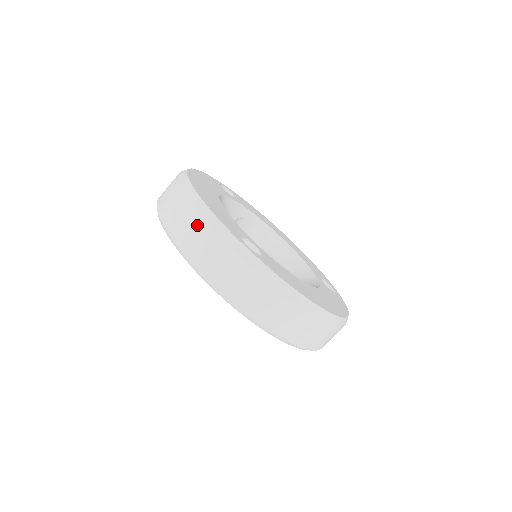
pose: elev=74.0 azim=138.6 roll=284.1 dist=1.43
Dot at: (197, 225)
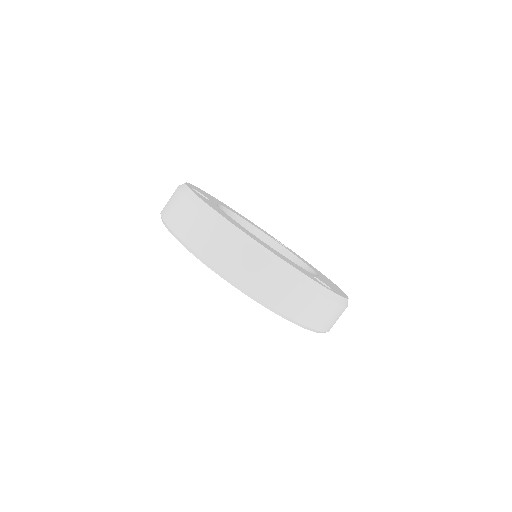
Dot at: occluded
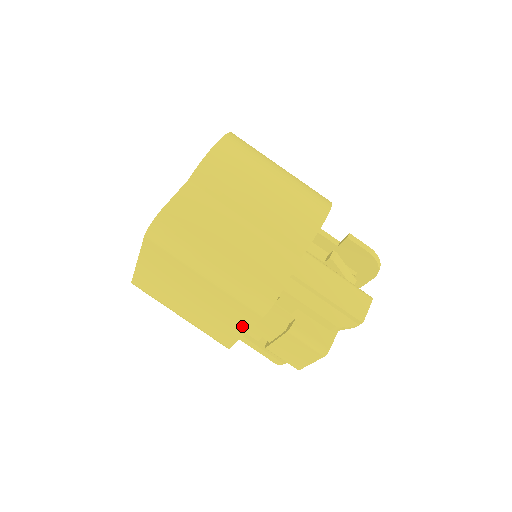
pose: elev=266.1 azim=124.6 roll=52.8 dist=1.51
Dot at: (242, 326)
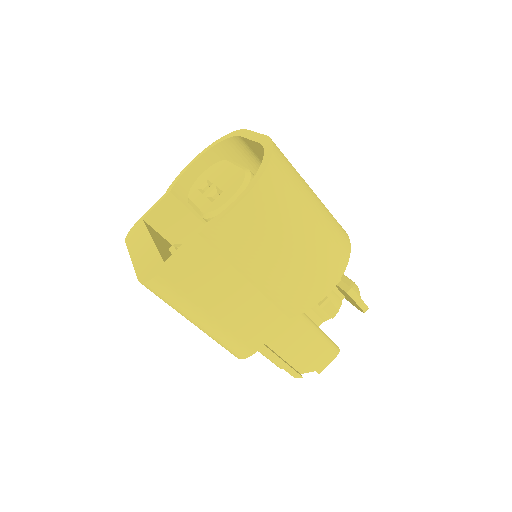
Dot at: occluded
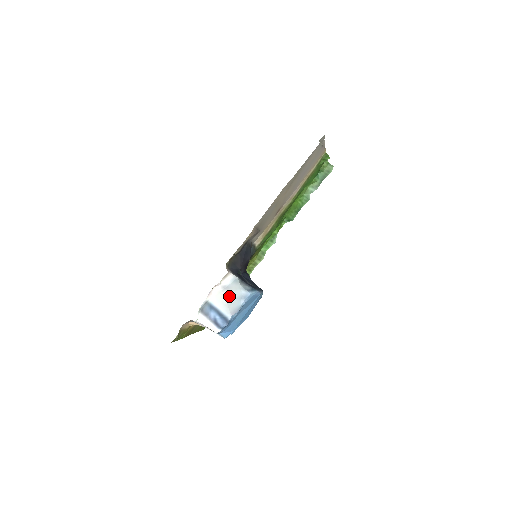
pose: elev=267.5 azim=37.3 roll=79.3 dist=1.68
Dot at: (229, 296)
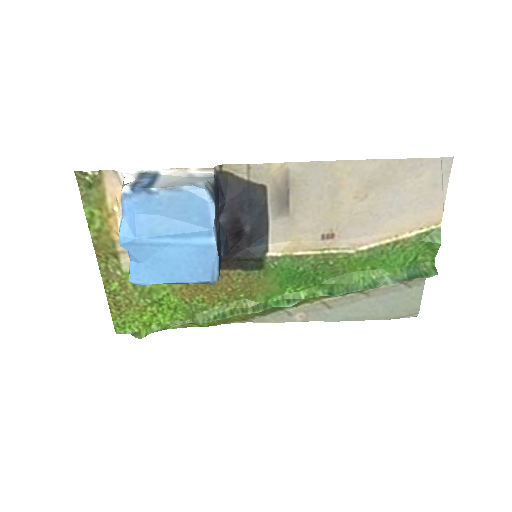
Dot at: (183, 180)
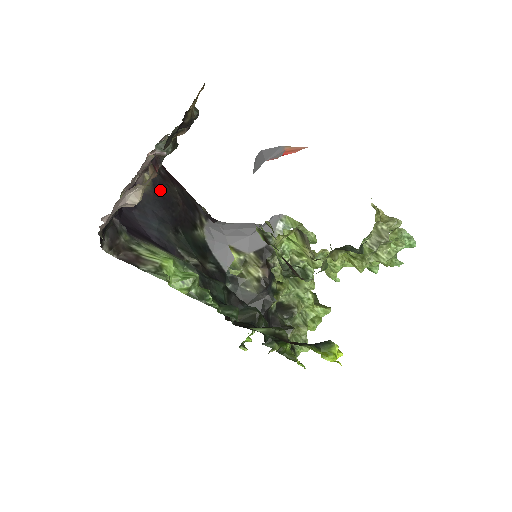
◆ ◆ ◆ ◆ ◆
## STATED PROBLEM
Copy out all of the lines above without any changes, and leave the pictures out.

## TASK OUTPUT
pose: elev=74.0 azim=138.6 roll=284.1 dist=1.43
Dot at: (197, 225)
Dot at: occluded
pose: elev=266.1 azim=124.6 roll=52.8 dist=1.51
Dot at: (242, 326)
Dot at: occluded
pose: elev=267.5 azim=37.3 roll=79.3 dist=1.68
Dot at: (229, 296)
Dot at: (183, 180)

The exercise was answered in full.